Give the records below again, word for word. No pictures belong in the copy.

________

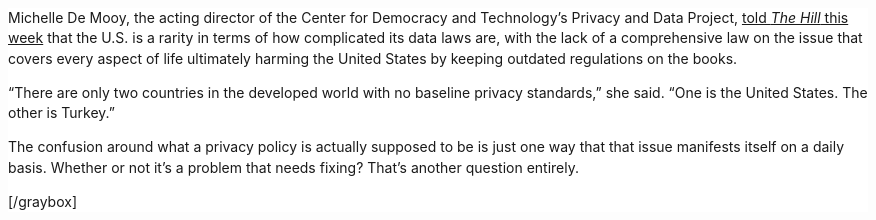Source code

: Michelle De Mooy, the acting director of the Center for Democracy and Technology’s Privacy and Data Project, [told *The Hill* this week](http://thehill.com/policy/technology/310269-us-privacy-rules-stir-confusion) that the U.S. is a rarity in terms of how complicated its data laws are, with the lack of a comprehensive law on the issue that covers every aspect of life ultimately harming the United States by keeping outdated regulations on the books.

“There are only two countries in the developed world with no baseline privacy standards,” she said. “One is the United States. The other is Turkey.”

The confusion around what a privacy policy is actually supposed to be is just one way that that issue manifests itself on a daily basis. Whether or not it’s a problem that needs fixing? That’s another question entirely.

[/graybox]
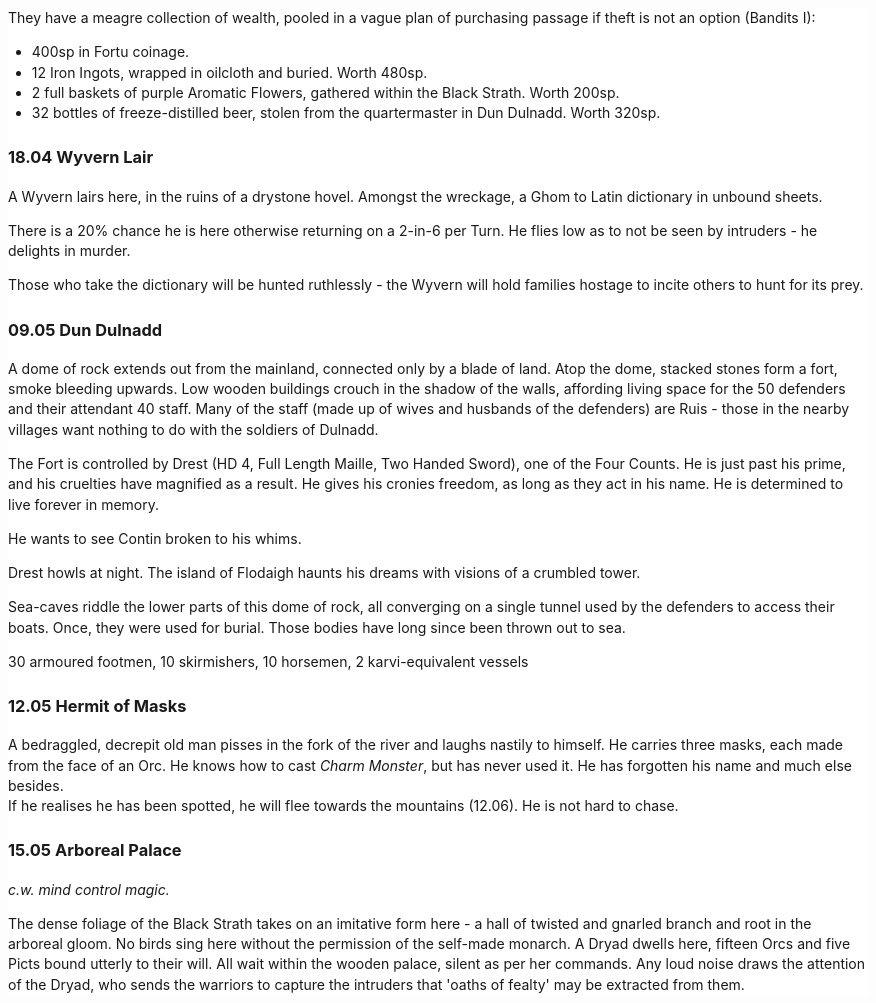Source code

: They have a meagre collection of wealth, pooled in a vague plan of purchasing passage if theft is not an option (Bandits I):

- 400sp in Fortu coinage.
- 12 Iron Ingots, wrapped in oilcloth and buried. Worth 480sp.
- 2 full baskets of purple Aromatic Flowers, gathered within the Black Strath. Worth 200sp.
- 32 bottles of freeze-distilled beer, stolen from the quartermaster in Dun Dulnadd. Worth 320sp.

### 18.04 Wyvern Lair 

A Wyvern lairs here, in the ruins of a drystone hovel. Amongst the wreckage, a Ghom to Latin dictionary in unbound sheets. 

There is a 20% chance he is here otherwise returning on a 2-in-6 per Turn. He flies low as to not be seen by intruders - he delights in murder.  

Those who take the dictionary will be hunted ruthlessly - the Wyvern will hold families hostage to incite others to hunt for its prey. 

### 09.05 Dun Dulnadd 

A dome of rock extends out from the mainland, connected only by a blade of land. Atop the dome, stacked stones form a fort, smoke bleeding upwards. Low wooden buildings crouch in the shadow of the walls, affording living space for the 50 defenders and their attendant 40 staff. Many of the staff (made up of wives and husbands of the defenders) are Ruis - those in the nearby villages want nothing to do with the soldiers of Dulnadd.  

The Fort is controlled by Drest (HD 4, Full Length Maille, Two Handed Sword), one of the Four Counts. He is just past his prime, and his cruelties have magnified as a result. He gives his cronies freedom, as long as they act in his name. He is determined to live forever in memory. 

He wants to see Contin broken to his whims. 

Drest howls at night. The island of Flodaigh haunts his dreams with visions of a crumbled tower. 

Sea-caves riddle the lower parts of this dome of rock, all converging on a single tunnel used by the defenders to access their boats. Once, they were used for burial. Those bodies have long since been thrown out to sea.

30 armoured footmen, 10 skirmishers, 10 horsemen, 2 karvi-equivalent vessels

### 12.05 Hermit of Masks

A bedraggled, decrepit old man pisses in the fork of the river and laughs nastily to himself. He carries three masks, each made from the face of an Orc. He knows how to cast _Charm Monster_, but has never used it. He has forgotten his name and much else besides.  
If he realises he has been spotted, he will flee towards the mountains (12.06). He is not hard to chase. 

### 15.05 Arboreal Palace

_c.w. mind control magic._

The dense foliage of the Black Strath takes on an imitative form here - a hall of twisted and gnarled branch and root in the arboreal gloom. No birds sing here without the permission of the self-made monarch. A Dryad dwells here, fifteen Orcs and five Picts bound utterly to their will. All wait within the wooden palace, silent as per her commands. Any loud noise draws the attention of the Dryad, who sends the warriors to capture the intruders that 'oaths of fealty' may be extracted from them.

________

_Response box_
Source code

: Michelle De Mooy, the acting director of the Center for Democracy and Technology’s Privacy and Data Project, [told *The Hill* this week](http://thehill.com/policy/technology/310269-us-privacy-rules-stir-confusion) that the U.S. is a rarity in terms of how complicated its data laws are, with the lack of a comprehensive law on the issue that covers every aspect of life ultimately harming the United States by keeping outdated regulations on the books.

“There are only two countries in the developed world with no baseline privacy standards,” she said. “One is the United States. The other is Turkey.”

The confusion around what a privacy policy is actually supposed to be is just one way that that issue manifests itself on a daily basis. Whether or not it’s a problem that needs fixing? That’s another question entirely.

[/graybox]
Source code

: They have a meagre collection of wealth, pooled in a vague plan of purchasing passage if theft is not an option (Bandits I):

- 400sp in Fortu coinage.
- 12 Iron Ingots, wrapped in oilcloth and buried. Worth 480sp.
- 2 full baskets of purple Aromatic Flowers, gathered within the Black Strath. Worth 200sp.
- 32 bottles of freeze-distilled beer, stolen from the quartermaster in Dun Dulnadd. Worth 320sp.

### 18.04 Wyvern Lair 

A Wyvern lairs here, in the ruins of a drystone hovel. Amongst the wreckage, a Ghom to Latin dictionary in unbound sheets. 

There is a 20% chance he is here otherwise returning on a 2-in-6 per Turn. He flies low as to not be seen by intruders - he delights in murder.  

Those who take the dictionary will be hunted ruthlessly - the Wyvern will hold families hostage to incite others to hunt for its prey. 

### 09.05 Dun Dulnadd 

A dome of rock extends out from the mainland, connected only by a blade of land. Atop the dome, stacked stones form a fort, smoke bleeding upwards. Low wooden buildings crouch in the shadow of the walls, affording living space for the 50 defenders and their attendant 40 staff. Many of the staff (made up of wives and husbands of the defenders) are Ruis - those in the nearby villages want nothing to do with the soldiers of Dulnadd.  

The Fort is controlled by Drest (HD 4, Full Length Maille, Two Handed Sword), one of the Four Counts. He is just past his prime, and his cruelties have magnified as a result. He gives his cronies freedom, as long as they act in his name. He is determined to live forever in memory. 

He wants to see Contin broken to his whims. 

Drest howls at night. The island of Flodaigh haunts his dreams with visions of a crumbled tower. 

Sea-caves riddle the lower parts of this dome of rock, all converging on a single tunnel used by the defenders to access their boats. Once, they were used for burial. Those bodies have long since been thrown out to sea.

30 armoured footmen, 10 skirmishers, 10 horsemen, 2 karvi-equivalent vessels

### 12.05 Hermit of Masks

A bedraggled, decrepit old man pisses in the fork of the river and laughs nastily to himself. He carries three masks, each made from the face of an Orc. He knows how to cast _Charm Monster_, but has never used it. He has forgotten his name and much else besides.  
If he realises he has been spotted, he will flee towards the mountains (12.06). He is not hard to chase. 

### 15.05 Arboreal Palace

_c.w. mind control magic._

The dense foliage of the Black Strath takes on an imitative form here - a hall of twisted and gnarled branch and root in the arboreal gloom. No birds sing here without the permission of the self-made monarch. A Dryad dwells here, fifteen Orcs and five Picts bound utterly to their will. All wait within the wooden palace, silent as per her commands. Any loud noise draws the attention of the Dryad, who sends the warriors to capture the intruders that 'oaths of fealty' may be extracted from them.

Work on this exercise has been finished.